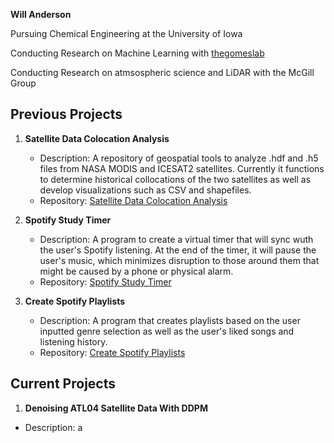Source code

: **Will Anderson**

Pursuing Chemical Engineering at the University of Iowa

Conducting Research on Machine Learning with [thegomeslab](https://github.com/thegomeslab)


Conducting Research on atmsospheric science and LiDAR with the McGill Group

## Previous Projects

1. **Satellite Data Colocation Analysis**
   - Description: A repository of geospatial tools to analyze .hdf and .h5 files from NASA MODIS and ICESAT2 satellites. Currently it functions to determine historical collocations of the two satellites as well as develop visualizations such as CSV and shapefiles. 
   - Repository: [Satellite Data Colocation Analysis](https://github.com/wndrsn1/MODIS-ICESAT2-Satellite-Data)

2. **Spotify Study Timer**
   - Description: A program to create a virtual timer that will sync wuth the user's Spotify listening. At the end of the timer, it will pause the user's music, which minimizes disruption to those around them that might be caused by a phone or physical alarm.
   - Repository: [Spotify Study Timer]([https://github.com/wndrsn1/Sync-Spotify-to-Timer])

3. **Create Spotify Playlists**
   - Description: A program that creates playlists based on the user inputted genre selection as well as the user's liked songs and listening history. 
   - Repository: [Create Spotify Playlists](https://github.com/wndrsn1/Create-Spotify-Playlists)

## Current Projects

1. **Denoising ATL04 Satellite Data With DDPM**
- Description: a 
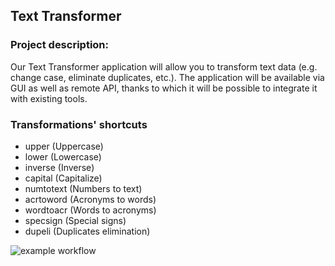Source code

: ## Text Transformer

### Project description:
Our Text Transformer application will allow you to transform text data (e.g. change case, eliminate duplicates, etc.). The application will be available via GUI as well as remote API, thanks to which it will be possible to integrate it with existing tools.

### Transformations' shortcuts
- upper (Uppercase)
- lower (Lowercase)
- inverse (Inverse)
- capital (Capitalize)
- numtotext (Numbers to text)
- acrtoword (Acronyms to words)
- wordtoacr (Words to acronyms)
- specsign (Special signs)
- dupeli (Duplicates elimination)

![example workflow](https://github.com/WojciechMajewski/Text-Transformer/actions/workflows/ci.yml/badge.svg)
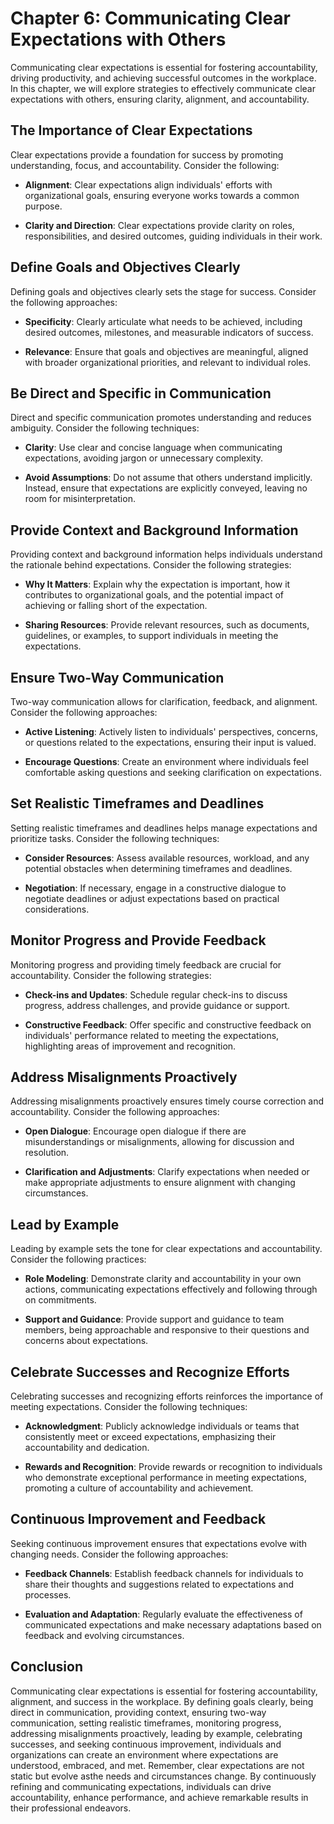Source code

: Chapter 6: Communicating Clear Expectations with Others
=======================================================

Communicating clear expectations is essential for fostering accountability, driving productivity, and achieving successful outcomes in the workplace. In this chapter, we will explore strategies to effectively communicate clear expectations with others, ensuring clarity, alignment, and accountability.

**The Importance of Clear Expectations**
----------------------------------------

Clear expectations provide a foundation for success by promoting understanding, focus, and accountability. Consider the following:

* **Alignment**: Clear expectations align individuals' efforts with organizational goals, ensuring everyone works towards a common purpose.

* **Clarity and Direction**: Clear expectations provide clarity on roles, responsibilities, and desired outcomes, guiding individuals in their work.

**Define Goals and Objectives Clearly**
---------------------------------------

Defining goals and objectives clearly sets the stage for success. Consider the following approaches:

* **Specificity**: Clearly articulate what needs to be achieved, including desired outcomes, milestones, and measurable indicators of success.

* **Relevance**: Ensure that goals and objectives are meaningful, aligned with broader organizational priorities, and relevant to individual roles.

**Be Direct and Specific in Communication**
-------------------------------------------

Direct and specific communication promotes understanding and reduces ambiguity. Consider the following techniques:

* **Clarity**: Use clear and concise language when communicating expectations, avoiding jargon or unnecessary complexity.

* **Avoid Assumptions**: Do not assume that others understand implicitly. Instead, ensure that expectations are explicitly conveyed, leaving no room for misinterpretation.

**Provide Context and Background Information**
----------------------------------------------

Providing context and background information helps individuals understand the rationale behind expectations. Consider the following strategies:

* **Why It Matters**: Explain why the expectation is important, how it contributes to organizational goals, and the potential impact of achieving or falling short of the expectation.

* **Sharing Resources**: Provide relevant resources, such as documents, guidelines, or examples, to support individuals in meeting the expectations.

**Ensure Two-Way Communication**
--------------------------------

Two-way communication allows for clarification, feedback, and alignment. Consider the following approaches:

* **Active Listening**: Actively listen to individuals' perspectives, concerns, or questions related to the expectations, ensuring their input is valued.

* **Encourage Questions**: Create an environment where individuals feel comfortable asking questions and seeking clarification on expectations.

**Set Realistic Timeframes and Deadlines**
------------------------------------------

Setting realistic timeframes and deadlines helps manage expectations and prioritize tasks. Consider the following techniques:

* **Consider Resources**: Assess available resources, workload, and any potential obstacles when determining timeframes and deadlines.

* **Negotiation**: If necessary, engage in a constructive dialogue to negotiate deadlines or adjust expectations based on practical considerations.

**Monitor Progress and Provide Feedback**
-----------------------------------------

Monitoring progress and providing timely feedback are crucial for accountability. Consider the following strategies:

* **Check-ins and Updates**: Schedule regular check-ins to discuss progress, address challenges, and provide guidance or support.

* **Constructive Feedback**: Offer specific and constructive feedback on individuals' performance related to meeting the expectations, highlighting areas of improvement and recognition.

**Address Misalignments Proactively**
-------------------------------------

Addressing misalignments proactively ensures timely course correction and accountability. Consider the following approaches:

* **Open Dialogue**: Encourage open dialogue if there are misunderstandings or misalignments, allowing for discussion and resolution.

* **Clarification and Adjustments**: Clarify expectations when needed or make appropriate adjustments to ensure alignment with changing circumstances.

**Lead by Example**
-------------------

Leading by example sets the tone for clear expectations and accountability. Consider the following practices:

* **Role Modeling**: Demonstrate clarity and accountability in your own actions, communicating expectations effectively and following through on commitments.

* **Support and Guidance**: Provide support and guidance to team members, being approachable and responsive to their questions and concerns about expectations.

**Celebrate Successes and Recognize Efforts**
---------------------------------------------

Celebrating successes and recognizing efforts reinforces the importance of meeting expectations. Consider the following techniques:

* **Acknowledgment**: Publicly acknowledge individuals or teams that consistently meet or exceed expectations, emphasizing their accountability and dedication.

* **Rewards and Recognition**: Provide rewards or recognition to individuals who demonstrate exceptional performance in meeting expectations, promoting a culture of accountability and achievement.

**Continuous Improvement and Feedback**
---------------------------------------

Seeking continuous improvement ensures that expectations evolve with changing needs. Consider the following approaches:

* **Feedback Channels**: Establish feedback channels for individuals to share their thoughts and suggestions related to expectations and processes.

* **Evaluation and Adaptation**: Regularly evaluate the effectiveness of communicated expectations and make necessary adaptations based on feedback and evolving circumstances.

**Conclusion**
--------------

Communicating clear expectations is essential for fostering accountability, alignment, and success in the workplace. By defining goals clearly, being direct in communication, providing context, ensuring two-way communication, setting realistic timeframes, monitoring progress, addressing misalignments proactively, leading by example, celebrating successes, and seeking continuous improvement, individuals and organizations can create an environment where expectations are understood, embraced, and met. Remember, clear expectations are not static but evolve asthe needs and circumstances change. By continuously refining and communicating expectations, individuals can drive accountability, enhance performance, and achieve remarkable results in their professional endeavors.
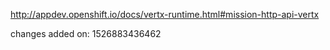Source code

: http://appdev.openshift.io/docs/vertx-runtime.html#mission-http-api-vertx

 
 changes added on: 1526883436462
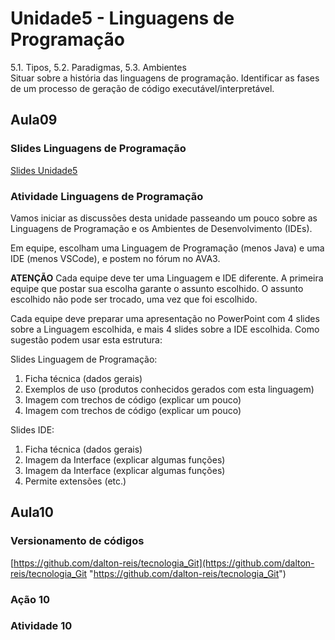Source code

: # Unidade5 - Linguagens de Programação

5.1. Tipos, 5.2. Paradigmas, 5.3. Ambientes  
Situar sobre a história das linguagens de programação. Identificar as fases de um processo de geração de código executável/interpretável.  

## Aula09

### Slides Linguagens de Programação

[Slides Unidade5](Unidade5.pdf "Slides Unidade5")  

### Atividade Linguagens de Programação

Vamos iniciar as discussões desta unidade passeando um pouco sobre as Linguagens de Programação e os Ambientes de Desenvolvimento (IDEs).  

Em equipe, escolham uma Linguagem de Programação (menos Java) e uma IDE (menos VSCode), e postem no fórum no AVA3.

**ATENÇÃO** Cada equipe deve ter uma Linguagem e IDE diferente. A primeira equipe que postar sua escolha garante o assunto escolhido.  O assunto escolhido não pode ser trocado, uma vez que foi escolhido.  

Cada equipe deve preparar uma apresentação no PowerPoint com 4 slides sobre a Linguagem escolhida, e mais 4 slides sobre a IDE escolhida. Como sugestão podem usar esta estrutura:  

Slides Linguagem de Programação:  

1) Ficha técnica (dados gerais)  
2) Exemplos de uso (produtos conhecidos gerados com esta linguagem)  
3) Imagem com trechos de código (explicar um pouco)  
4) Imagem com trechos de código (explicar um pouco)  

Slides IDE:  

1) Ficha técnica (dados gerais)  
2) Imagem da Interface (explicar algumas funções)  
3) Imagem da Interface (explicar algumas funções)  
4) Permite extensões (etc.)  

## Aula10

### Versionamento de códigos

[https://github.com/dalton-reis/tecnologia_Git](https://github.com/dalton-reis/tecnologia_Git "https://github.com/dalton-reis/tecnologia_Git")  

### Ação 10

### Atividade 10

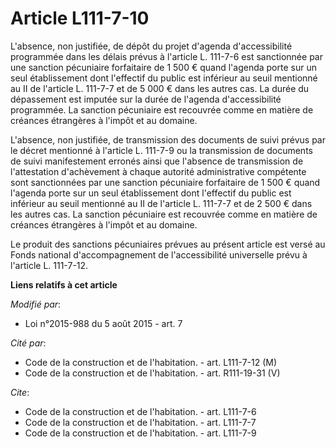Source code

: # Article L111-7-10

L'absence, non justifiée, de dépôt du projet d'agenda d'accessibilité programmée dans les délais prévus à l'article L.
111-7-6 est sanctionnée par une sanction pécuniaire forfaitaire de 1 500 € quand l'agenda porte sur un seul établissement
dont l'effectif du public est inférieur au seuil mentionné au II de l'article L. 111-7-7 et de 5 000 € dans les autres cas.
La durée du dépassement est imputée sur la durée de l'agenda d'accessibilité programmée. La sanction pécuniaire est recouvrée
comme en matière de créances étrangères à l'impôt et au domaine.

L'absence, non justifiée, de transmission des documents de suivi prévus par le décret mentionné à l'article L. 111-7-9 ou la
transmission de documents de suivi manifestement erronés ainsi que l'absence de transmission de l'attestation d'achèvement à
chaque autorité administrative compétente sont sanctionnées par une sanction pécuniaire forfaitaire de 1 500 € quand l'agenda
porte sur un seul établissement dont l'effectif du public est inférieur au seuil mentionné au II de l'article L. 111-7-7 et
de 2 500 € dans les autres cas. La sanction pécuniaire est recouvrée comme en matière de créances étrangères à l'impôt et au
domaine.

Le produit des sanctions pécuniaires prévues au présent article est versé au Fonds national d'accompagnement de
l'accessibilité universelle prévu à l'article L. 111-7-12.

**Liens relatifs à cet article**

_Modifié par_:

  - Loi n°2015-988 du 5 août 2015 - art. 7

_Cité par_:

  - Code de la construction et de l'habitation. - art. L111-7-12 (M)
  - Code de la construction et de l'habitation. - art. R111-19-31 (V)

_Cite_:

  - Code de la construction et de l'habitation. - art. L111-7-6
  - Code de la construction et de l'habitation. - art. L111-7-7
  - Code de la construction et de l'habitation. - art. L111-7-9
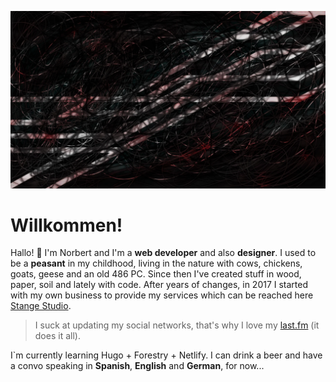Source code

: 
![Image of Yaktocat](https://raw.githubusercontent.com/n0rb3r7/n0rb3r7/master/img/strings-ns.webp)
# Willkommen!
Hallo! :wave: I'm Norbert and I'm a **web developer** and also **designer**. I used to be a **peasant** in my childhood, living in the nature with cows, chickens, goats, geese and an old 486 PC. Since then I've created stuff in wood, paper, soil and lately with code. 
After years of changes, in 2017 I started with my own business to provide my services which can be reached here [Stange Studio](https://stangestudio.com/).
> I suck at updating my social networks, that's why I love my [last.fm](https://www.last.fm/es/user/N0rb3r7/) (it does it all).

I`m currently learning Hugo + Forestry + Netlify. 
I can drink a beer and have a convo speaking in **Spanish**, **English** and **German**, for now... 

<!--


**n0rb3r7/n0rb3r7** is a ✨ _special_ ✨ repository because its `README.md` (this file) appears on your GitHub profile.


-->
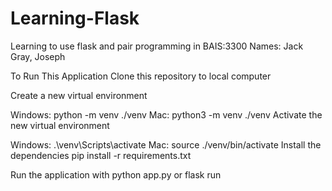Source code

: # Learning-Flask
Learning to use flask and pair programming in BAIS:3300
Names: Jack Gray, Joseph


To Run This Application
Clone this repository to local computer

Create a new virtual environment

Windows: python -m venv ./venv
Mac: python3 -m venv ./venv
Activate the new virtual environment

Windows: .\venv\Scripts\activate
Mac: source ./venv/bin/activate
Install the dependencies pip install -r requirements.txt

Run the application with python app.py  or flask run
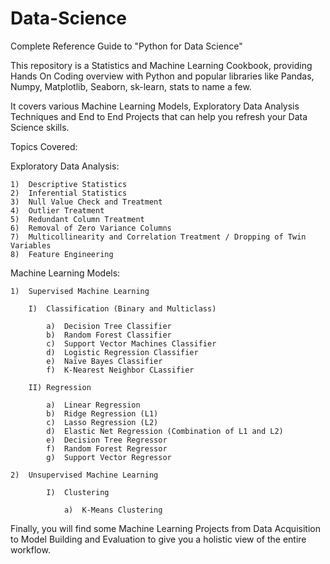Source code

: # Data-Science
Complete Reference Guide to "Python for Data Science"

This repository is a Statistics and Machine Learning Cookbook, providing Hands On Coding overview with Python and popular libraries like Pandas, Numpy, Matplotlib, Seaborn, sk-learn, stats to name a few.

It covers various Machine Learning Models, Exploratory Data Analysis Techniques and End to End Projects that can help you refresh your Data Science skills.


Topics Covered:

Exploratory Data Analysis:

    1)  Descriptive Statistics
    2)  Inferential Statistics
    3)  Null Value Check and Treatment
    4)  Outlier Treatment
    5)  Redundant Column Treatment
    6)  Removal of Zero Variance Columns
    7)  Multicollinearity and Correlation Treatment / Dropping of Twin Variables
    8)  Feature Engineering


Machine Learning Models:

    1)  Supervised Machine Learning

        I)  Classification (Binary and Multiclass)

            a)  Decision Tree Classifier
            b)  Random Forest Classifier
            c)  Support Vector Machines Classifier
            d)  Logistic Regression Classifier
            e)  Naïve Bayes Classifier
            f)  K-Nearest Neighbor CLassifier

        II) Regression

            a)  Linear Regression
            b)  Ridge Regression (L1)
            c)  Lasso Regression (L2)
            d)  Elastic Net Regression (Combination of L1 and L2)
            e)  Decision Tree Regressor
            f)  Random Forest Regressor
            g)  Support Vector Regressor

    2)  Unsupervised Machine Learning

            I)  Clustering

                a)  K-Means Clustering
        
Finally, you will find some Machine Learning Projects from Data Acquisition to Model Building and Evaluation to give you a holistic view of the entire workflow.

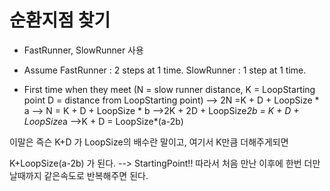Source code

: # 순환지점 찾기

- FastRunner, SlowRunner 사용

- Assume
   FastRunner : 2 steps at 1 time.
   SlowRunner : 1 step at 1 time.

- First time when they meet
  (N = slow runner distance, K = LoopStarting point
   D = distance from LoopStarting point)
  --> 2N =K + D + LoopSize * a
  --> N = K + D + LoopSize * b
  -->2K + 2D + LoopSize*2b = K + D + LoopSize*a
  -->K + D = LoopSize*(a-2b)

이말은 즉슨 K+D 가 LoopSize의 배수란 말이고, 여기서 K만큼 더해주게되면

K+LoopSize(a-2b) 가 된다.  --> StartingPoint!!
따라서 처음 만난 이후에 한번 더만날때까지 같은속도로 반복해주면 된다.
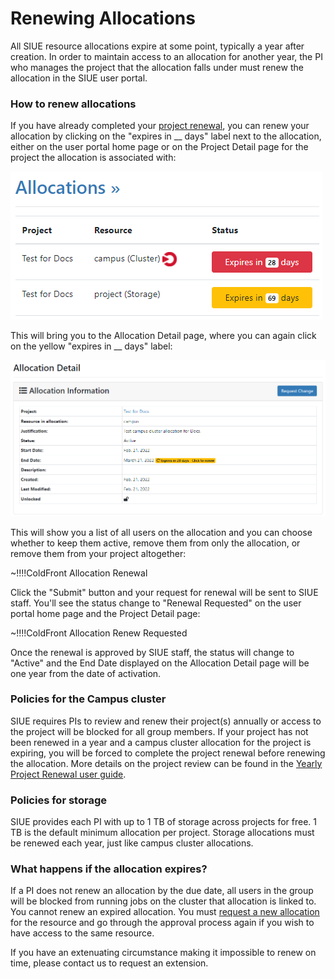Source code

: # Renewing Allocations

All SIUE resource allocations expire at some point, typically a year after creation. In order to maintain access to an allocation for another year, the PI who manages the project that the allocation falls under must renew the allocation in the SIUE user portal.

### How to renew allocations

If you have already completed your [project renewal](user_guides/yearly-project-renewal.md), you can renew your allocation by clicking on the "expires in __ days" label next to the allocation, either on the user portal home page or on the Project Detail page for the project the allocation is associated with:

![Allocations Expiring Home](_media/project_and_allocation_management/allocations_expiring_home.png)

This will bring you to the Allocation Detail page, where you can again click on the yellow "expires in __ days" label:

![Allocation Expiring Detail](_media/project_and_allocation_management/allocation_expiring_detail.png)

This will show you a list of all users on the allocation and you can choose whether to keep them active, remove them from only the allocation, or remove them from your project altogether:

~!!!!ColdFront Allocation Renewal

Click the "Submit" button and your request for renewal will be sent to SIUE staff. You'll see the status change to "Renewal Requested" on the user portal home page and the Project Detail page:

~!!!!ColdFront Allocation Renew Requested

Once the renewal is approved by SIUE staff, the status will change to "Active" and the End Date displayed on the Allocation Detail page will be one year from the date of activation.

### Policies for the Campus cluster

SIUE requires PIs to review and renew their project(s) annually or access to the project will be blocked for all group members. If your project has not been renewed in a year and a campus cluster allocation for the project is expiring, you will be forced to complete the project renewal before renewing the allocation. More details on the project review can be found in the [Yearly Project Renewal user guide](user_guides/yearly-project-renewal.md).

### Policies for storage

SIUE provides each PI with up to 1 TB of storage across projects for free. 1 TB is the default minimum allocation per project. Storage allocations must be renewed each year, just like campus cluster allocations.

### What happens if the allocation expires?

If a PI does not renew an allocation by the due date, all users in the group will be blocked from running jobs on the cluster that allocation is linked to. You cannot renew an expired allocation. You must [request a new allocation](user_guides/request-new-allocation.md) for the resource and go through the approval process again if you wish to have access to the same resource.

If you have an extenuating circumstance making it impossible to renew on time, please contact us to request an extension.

****************************************

== ABOUT THIS EXERCISE ==
Go through the listing above and list every line that has the word "Study".

== WRITTEN ANSWER ==
2. **Spotify Study Timer**
   - Repository: [Spotify Study Timer]([https://github.com/wndrsn1/Sync-Spotify-to-Timer])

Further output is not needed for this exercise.